Data to use >>
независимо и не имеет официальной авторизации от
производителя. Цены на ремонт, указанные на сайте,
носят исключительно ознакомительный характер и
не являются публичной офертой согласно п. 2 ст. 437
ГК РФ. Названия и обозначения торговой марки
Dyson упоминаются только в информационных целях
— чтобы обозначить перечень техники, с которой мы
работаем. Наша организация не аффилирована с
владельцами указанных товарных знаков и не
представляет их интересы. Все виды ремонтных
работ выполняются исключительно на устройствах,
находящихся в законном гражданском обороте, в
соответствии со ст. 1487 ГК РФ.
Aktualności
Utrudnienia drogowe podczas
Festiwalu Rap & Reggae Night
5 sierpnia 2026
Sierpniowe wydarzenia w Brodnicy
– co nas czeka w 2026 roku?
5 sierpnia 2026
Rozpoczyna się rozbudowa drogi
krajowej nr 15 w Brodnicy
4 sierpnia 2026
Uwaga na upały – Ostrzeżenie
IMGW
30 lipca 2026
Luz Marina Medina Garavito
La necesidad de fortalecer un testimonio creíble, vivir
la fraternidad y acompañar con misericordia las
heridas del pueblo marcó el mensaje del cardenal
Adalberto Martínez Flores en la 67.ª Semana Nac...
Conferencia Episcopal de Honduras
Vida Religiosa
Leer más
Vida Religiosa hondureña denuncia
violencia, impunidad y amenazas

What you need to do >> Begin with the line that contains "находящихся в законном гражданском обороте, в". Repeat it and every line after it through the end of the listing, exactly, and print nothing more.

Response to the task >>
находящихся в законном гражданском обороте, в
соответствии со ст. 1487 ГК РФ.
Aktualności
Utrudnienia drogowe podczas
Festiwalu Rap & Reggae Night
5 sierpnia 2026
Sierpniowe wydarzenia w Brodnicy
– co nas czeka w 2026 roku?
5 sierpnia 2026
Rozpoczyna się rozbudowa drogi
krajowej nr 15 w Brodnicy
4 sierpnia 2026
Uwaga na upały – Ostrzeżenie
IMGW
30 lipca 2026
Luz Marina Medina Garavito
La necesidad de fortalecer un testimonio creíble, vivir
la fraternidad y acompañar con misericordia las
heridas del pueblo marcó el mensaje del cardenal
Adalberto Martínez Flores en la 67.ª Semana Nac...
Conferencia Episcopal de Honduras
Vida Religiosa
Leer más
Vida Religiosa hondureña denuncia
violencia, impunidad y amenazas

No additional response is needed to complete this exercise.